Says Randolph about going into talks sans agents, “I do think it’s going to be hard. That’s their expertise and we’ve benefited from it in the past, partly it’s just getting a third party perspective on where the best deal available to you is. It’s just a little bit harder when all those negotiation partners are on your team. And always has been.”
“They’re rarely involved with our contract,” commented Unbelievable co-creator Susannah Grant who was up for a Long Form Adapted WGA Award nomination, “I don’t think they have anything to do with our contract negotiations. The guild is pretty self contained in that.”
For Watchmen actor and Leaves of Grass filmmaker Tim Blake Nelson at the WGAE awards ceremony, the current situation that the WGA is mired in is just one big mess.

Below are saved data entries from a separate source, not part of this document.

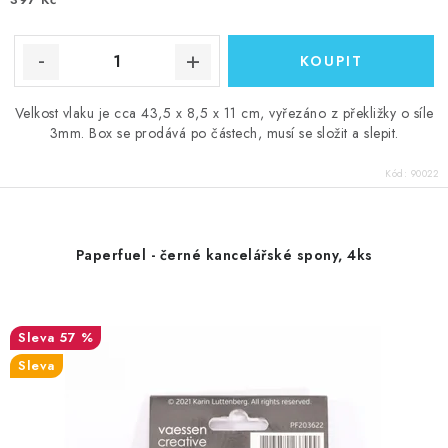
Velkost vlaku je cca 43,5 x 8,5 x 11 cm, vyřezáno z překližky o síle
3mm. Box se prodává po částech, musí se složit a slepit.
Kód:
90022
Paperfuel - černé kancelářské spony, 4ks
57 %
Sleva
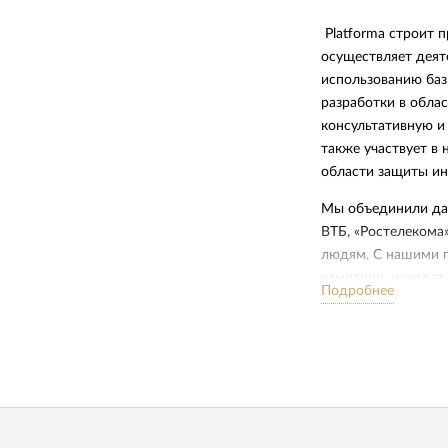
Platforma строит 
осуществляет деят
использованию баз
разработки в обла
консультативную и
также участвует в 
области защиты и
Мы объединили да
ВТБ, «Ростелекома
людям. С нашими 
кампании, находят
Подробнее
реагируют на запр
процессов.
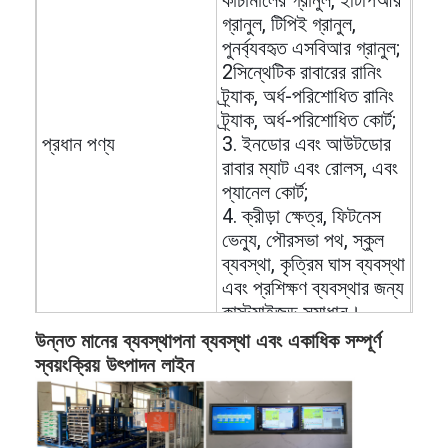
কাঁচামালের গ্রানুল, ইটিপিআর
গ্রানুল, টিপিই গ্রানুল,
পুনর্ব্যবহৃত এসবিআর গ্রানুল;
2সিন্থেটিক রাবারের রানিং
ট্র্যাক, অর্ধ-পরিশোধিত রানিং
ট্র্যাক, অর্ধ-পরিশোধিত কোর্ট;
প্রধান পণ্য
3. ইনডোর এবং আউটডোর
রাবার ম্যাট এবং রোলস, এবং
প্যানেল কোর্ট;
4. ক্রীড়া ক্ষেত্র, ফিটনেস
ভেন্যু, পৌরসভা পথ, স্কুল
ব্যবস্থা, কৃত্রিম ঘাস ব্যবস্থা
এবং প্রশিক্ষণ ব্যবস্থার জন্য
কাস্টমাইজড সমাধান।
উন্নত মানের ব্যবস্থাপনা ব্যবস্থা এবং একাধিক সম্পূর্ণ
আইএএএফ, টিইউভি,
সার্টিফিকেশন
সিই, এসজিএস
স্বয়ংক্রিয় উৎপাদন লাইন
আইএসও,
এবং এনএসসিসি
30সম্পূর্ণ স্বয়ংক্রিয় উৎপাদন
উদ্ভিদ ক্ষেত্র
লাইন সহ.000 বর্গ মিটার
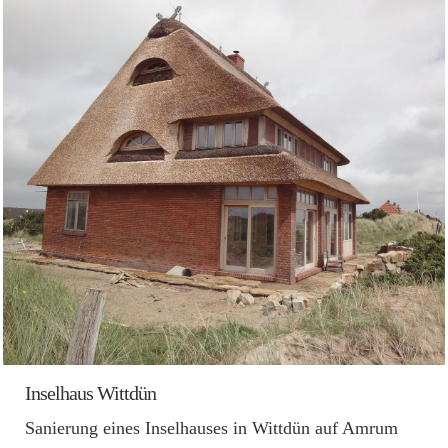
Inselhaus Wittdün
Sanierung eines Inselhauses in Wittdün auf Amrum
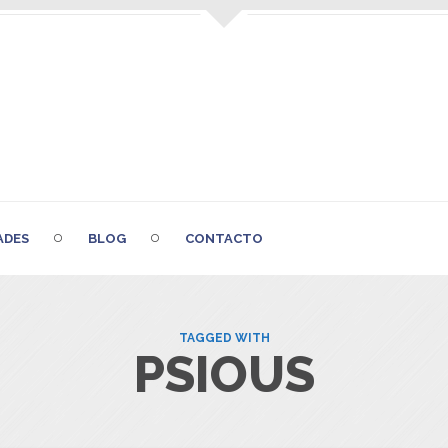
ADES
BLOG
CONTACTO
TAGGED WITH
PSIOUS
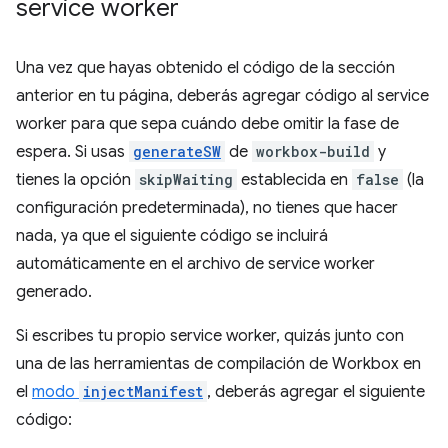
service worker
Una vez que hayas obtenido el código de la sección
anterior en tu página, deberás agregar código al service
worker para que sepa cuándo debe omitir la fase de
espera. Si usas
generateSW
de
workbox-build
y
tienes la opción
skipWaiting
establecida en
false
(la
configuración predeterminada), no tienes que hacer
nada, ya que el siguiente código se incluirá
automáticamente en el archivo de service worker
generado.
Si escribes tu propio service worker, quizás junto con
una de las herramientas de compilación de Workbox en
el
modo
injectManifest
, deberás agregar el siguiente
código:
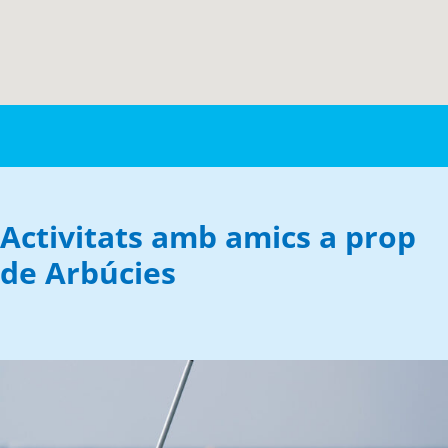
Activitats amb amics a prop
de Arbúcies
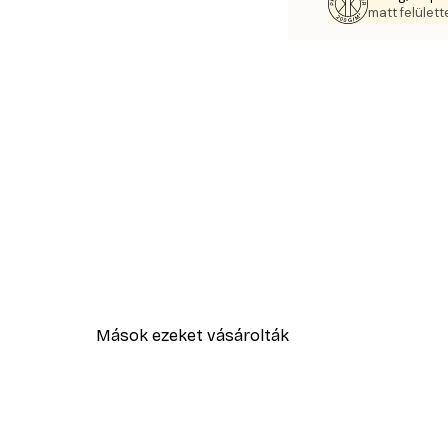
matt felülette
Mások ezeket vásárolták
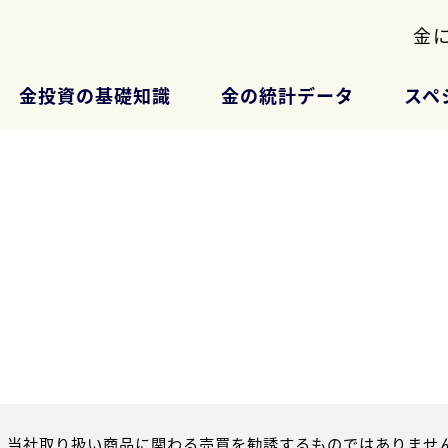
金
金投資の基礎知識
金の統計データ
スペ
、当社取り扱い商品に関わる売買を勧誘するものではありません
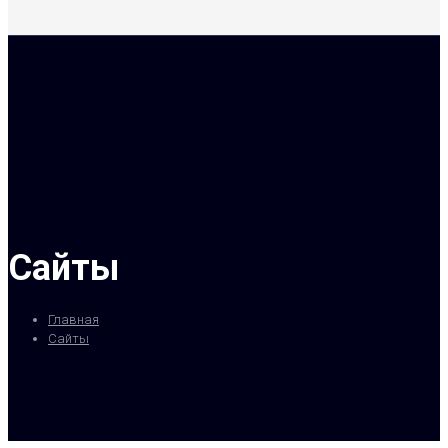
Сайты
Главная
Сайты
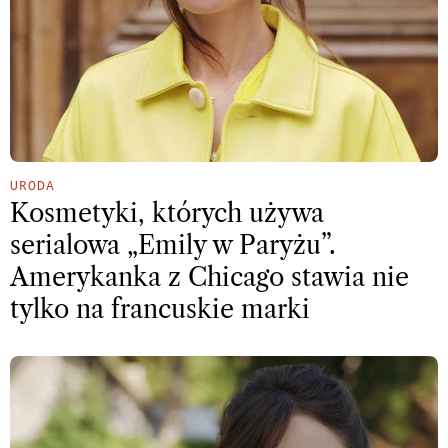
URODA
Kosmetyki, których używa
serialowa „Emily w Paryżu”.
Amerykanka z Chicago stawia nie
tylko na francuskie marki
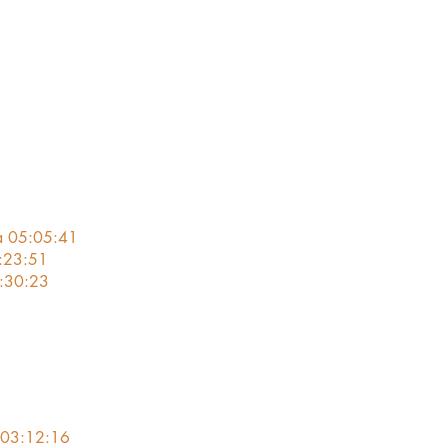
K 3200d+
eres
a 05:05:41
5:23:51
5:30:23
00d+
eres
 03:12:16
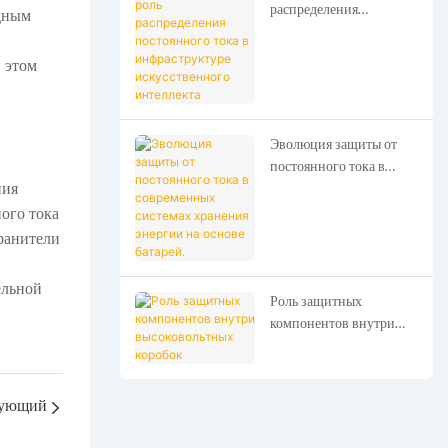
распределения
одным
постоянного тока в
инфраструктуре
 этом
искусственного
интеллекта
Эволюция защиты от
постоянного тока в
современных системах
ния
хранения энергии на
ого тока
основе батарей.
ранители
ельной
Роль защитных
компонентов внутри
высоковольтных
коробок
ующий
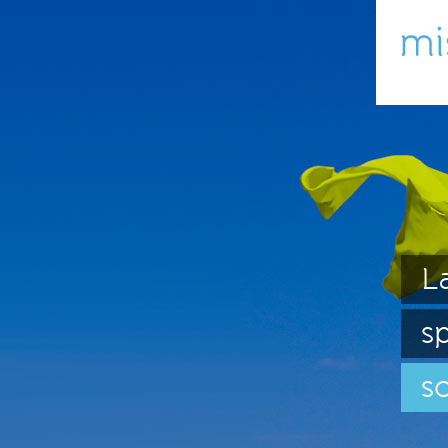
L
s
sc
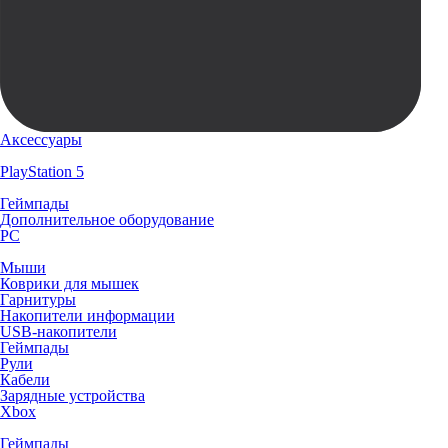
Аксессуары
PlayStation 5
Геймпады
Дополнительное оборудование
PC
Мыши
Коврики для мышек
Гарнитуры
Накопители информации
USB-накопители
Геймпады
Рули
Кабели
Зарядные устройства
Xbox
Геймпады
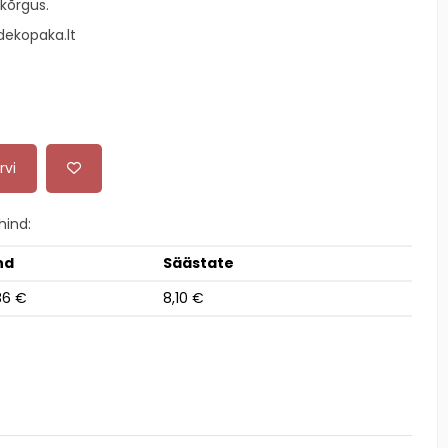
kõrgus.
ekopaka.lt
rvi
ind:
nd
Säästate
86 €
8,10 €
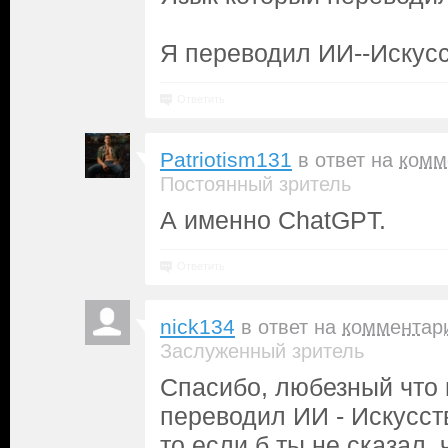
Я переводил ИИ--Искусс
Ответить
Patriotism131
в ответ на
комм
Постоянный зритель
А именно ChatGPT.
Ответить
nick134
в ответ на
комментар
Заслуженный зритель
Спасибо, любезный что 
переводил ИИ - Искусст
то если б ты не сказал,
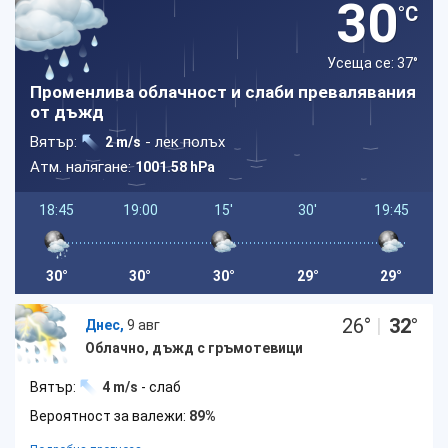
30
°C
Усеща се: 37
°
Променлива облачност и слаби превалявания
от дъжд
Вятър:
- лек полъх
2 m/s
Атм. налягане:
1001.58 hPa
18:45
19:00
15'
30'
19:45
30°
30°
30°
29°
29°
26
°
|
32
°
Днес,
9 авг
Облачно, дъжд с гръмотевици
Вятър:
4 m/s
- слаб
Вероятност за валежи:
89%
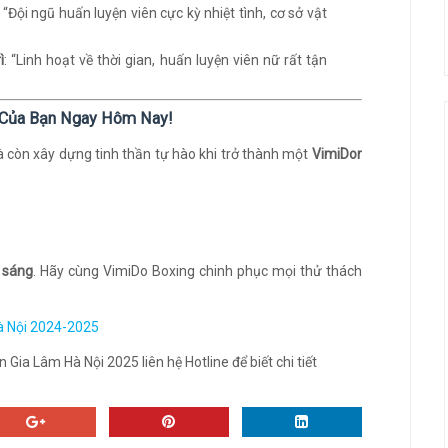
: “Đội ngũ huấn luyện viên cực kỳ nhiệt tình, cơ sở vật
ì
: “Linh hoạt về thời gian, huấn luyện viên nữ rất tận
g Của Bạn Ngay Hôm Nay!
à còn xây dựng tinh thần tự hào khi trở thành một
VimiDor
 sáng
. Hãy cùng VimiDo Boxing chinh phục mọi thử thách
Hà Nội 2024-2025
 Gia Lâm Hà Nội 2025 liên hệ Hotline để biết chi tiết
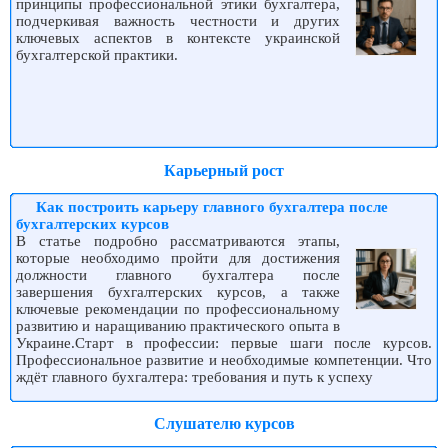
принципы профессиональной этики бухгалтера,
подчеркивая важность честности и других
ключевых аспектов в контексте украинской
бухгалтерской практики.
Карьерный рост
Как построить карьеру главного бухгалтера после
бухгалтерских курсов
В статье подробно рассматриваются этапы,
которые необходимо пройти для достижения
должности главного бухгалтера после
завершения бухгалтерских курсов, а также
ключевые рекомендации по профессиональному
развитию и наращиванию практического опыта в
Украине.Старт в профессии: первые шаги после курсов.
Профессиональное развитие и необходимые компетенции. Что
ждёт главного бухгалтера: требования и путь к успеху
Слушателю курсов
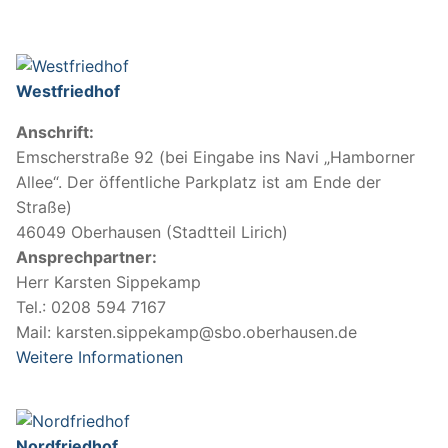
Westfriedhof
Anschrift:
Emscherstraße 92 (bei Eingabe ins Navi „Hamborner
Allee“. Der öffentliche Parkplatz ist am Ende der
Straße)
46049 Oberhausen (Stadtteil Lirich)
Ansprechpartner:
Herr Karsten Sippekamp
Tel.: 0208 594 7167
Mail: karsten.sippekamp@sbo.oberhausen.de
Weitere Informationen
Nordfriedhof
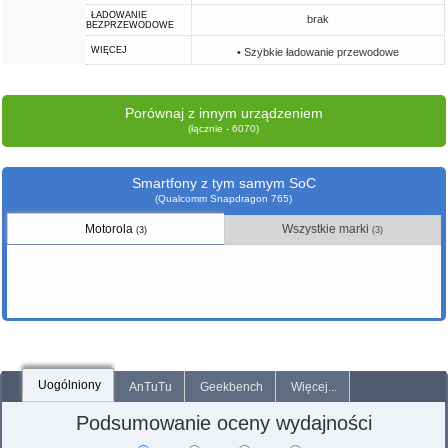
ŁADOWANIE
brak
BEZPRZEWODOWE
WIĘCEJ
• Szybkie ładowanie przewodowe
Porównaj z innym urządzeniem
(łącznie - 6070)
Smartfony z tym samym SoC
(Qualcomm Snapdragon 765)
Motorola
Wszystkie marki
(3)
(3)
Uogólniony
AnTuTu
Geekbench
Więcej...
Podsumowanie oceny wydajności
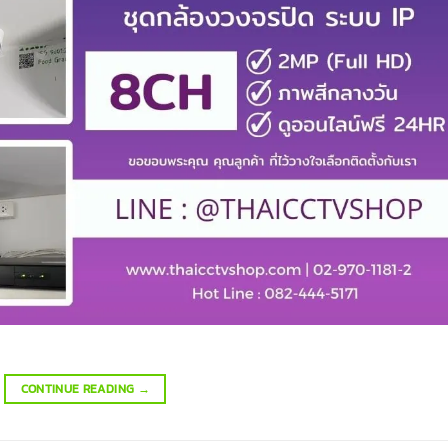
CONTINUE READING
→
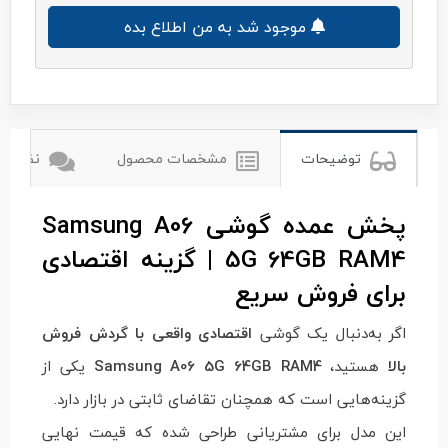
موجود شد به من اطلاع بده
سامسونگ
توضیحات
مشخصات محصول
نظرات ک
پخش عمده گوشی Samsung A06
5G 64GB RAM4 | گزینه اقتصادی
برای فروش سریع
اگر به‌دنبال یک گوشی
اقتصادی واقعی با گردش فروش
بالا
هستید،
Samsung A06 5G 64GB RAM4
یکی از
گزینه‌هایی است که همچنان تقاضای ثابتی در بازار دارد.
این مدل برای مشتریانی طراحی شده که قیمت نهایی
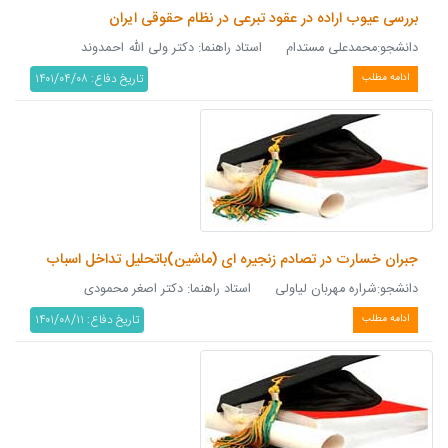
بررسی عیوب اراده در عقود تبرعی در نظام حقوقی ایران
دانشجو:محمدعلی مستدام استاد راهنما: دکتر ولی الله احمدوند
تاریخ دفاع: ۱۴۰۱/۰۴/۰۸
ادامه مطلب
جبران خسارت در تصادم زنجیره ای (ماشین)باتحلیل تداخل اسباب
دانشجو:شراره مهربان لیاولی استاد راهنما: دکتر اصغر محمودی
تاریخ دفاع: ۱۴۰۱/۰۸/۱۱
ادامه مطلب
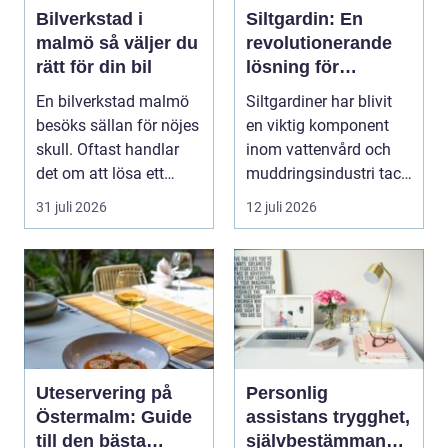
Bilverkstad i
Siltgardin: En
malmö så väljer du
revolutionerande
rätt för din bil
lösning för
vattenmiljöer
En bilverkstad malmö
Siltgardiner har blivit
besöks sällan för nöjes
en viktig komponent
skull. Oftast handlar
inom vattenvård och
det om att lösa ett
muddringsindustri tack
problem snabb...
vare si...
31 juli 2026
12 juli 2026
Uteservering på
Personlig
Östermalm: Guide
assistans trygghet,
till den bästa
självbestämmande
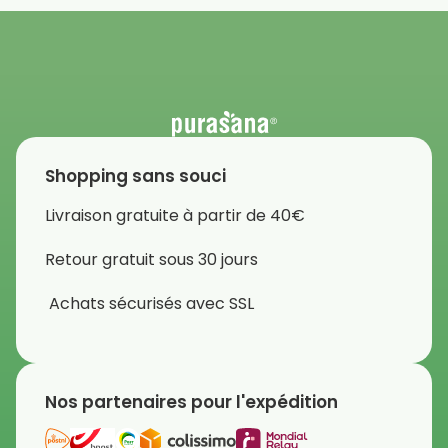
Shopping sans souci
Livraison gratuite à partir de 40€
Retour gratuit sous 30 jours
Achats sécurisés avec SSL
Nos partenaires pour l'expédition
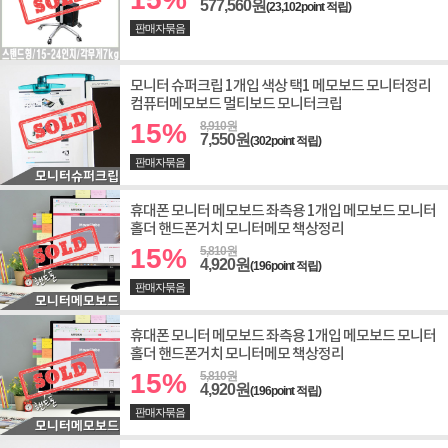
577,560원
(23,102point 적립)
판매자묶음
모니터 슈퍼크립 1개입 색상 택1 메모보드 모니터정리
컴퓨터메모보드 멀티보드 모니터크립
15%
8,910원
7,550원
(302point 적립)
판매자묶음
휴대폰 모니터 메모보드 좌측용 1개입 메모보드 모니터
홀더 핸드폰거치 모니터메모 책상정리
15%
5,810원
4,920원
(196point 적립)
판매자묶음
휴대폰 모니터 메모보드 좌측용 1개입 메모보드 모니터
홀더 핸드폰거치 모니터메모 책상정리
15%
5,810원
4,920원
(196point 적립)
판매자묶음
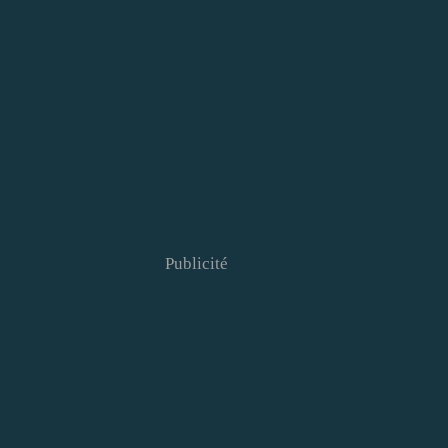
Publicité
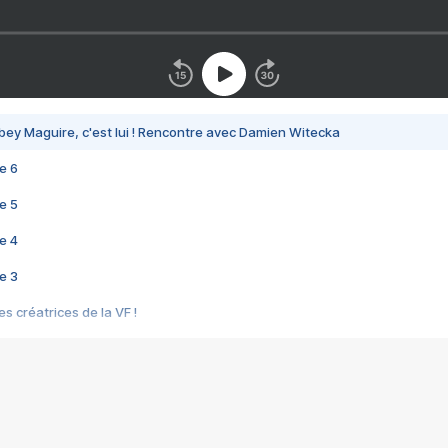
bey Maguire, c'est lui ! Rencontre avec Damien Witecka
e 6
e 5
e 4
e 3
s créatrices de la VF !
e 2
e 1
e Mektoub My Love arrive enfin ! Rencontre avec Shaïn Boumedine et Sal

“You have the agencies learning how to produce and package, and you have the writers struggling against that, and you have the writers wanting new contracts that reflects the new ways that stuff is being monetized on new platforms. It’s like anything, a negotiation back and forth. I feel like the writers have good points, the producers have good points, the agents have good points. And also everybody is acting kind of horribly.” said Nelson.
Michael Clayton filmmaker and Rogue One: A Star Wars Story scribe Tony Gilroy couldn’t agree more about the swampy situation that the guild is in prior to talks.
“The most terrifying and maybe even hopeful part of it is that everybody is doing everything now for the first time. I’m really hopeful — I am hopeful — that we can sort of stumble together into the unknown, as opposed to descending into chaos, at each other’s throats. The old ways were, it was easy to know what side you were on, what you wanted to battle for. I don’t think anyone knows what they’re doing right now, on either side,” said the filmmaker.
Whether to be anxious or optimistic about talks, “there’s not way to know until they (AMPTP) responds,” Grant told Deadline.
But there’s one absolute for her she doesn’t want the AMPTP to forget.
“We’re the content creators. Can’t make anything without us. We’ve never asked for anything more than what’s fair.”